Supplied entries ::
** Begin **

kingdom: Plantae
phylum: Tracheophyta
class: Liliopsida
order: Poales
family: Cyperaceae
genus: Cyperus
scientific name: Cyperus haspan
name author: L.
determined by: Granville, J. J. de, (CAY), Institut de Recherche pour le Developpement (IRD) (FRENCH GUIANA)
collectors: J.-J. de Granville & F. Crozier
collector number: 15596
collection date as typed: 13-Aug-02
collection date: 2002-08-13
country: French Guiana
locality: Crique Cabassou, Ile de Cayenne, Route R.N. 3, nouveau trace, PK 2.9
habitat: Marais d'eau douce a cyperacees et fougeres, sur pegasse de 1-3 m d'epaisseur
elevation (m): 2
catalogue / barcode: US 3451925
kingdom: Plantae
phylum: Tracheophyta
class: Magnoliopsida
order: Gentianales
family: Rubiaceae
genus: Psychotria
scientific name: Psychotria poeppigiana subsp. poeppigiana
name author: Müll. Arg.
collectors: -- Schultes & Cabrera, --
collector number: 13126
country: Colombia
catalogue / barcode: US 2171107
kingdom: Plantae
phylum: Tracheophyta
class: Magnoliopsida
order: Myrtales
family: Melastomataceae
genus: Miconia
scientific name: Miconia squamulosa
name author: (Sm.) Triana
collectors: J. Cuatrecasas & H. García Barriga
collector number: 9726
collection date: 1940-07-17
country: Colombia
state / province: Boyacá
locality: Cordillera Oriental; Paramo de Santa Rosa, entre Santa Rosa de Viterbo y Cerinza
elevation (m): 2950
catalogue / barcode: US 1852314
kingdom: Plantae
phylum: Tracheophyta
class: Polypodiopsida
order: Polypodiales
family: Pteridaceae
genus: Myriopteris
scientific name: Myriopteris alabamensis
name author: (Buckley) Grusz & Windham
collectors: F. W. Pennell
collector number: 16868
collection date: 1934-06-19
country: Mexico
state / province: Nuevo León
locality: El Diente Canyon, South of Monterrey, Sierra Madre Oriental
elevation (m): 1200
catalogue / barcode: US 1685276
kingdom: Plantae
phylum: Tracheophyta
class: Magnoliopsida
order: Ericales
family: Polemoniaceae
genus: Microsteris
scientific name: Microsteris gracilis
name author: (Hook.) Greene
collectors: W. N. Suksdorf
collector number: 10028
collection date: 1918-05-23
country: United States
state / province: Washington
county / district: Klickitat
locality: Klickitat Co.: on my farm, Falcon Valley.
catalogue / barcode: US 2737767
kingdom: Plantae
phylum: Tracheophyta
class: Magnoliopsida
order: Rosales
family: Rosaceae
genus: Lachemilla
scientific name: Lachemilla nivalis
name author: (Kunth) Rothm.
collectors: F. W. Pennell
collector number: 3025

** End **

Reproduce the lines above word for word, starting at the very first line and ending at the one that contains "state / province: Boyacá", with both of those lines included.

kingdom: Plantae
phylum: Tracheophyta
class: Liliopsida
order: Poales
family: Cyperaceae
genus: Cyperus
scientific name: Cyperus haspan
name author: L.
determined by: Granville, J. J. de, (CAY), Institut de Recherche pour le Developpement (IRD) (FRENCH GUIANA)
collectors: J.-J. de Granville & F. Crozier
collector number: 15596
collection date as typed: 13-Aug-02
collection date: 2002-08-13
country: French Guiana
locality: Crique Cabassou, Ile de Cayenne, Route R.N. 3, nouveau trace, PK 2.9
habitat: Marais d'eau douce a cyperacees et fougeres, sur pegasse de 1-3 m d'epaisseur
elevation (m): 2
catalogue / barcode: US 3451925
kingdom: Plantae
phylum: Tracheophyta
class: Magnoliopsida
order: Gentianales
family: Rubiaceae
genus: Psychotria
scientific name: Psychotria poeppigiana subsp. poeppigiana
name author: Müll. Arg.
collectors: -- Schultes & Cabrera, --
collector number: 13126
country: Colombia
catalogue / barcode: US 2171107
kingdom: Plantae
phylum: Tracheophyta
class: Magnoliopsida
order: Myrtales
family: Melastomataceae
genus: Miconia
scientific name: Miconia squamulosa
name author: (Sm.) Triana
collectors: J. Cuatrecasas & H. García Barriga
collector number: 9726
collection date: 1940-07-17
country: Colombia
state / province: Boyacá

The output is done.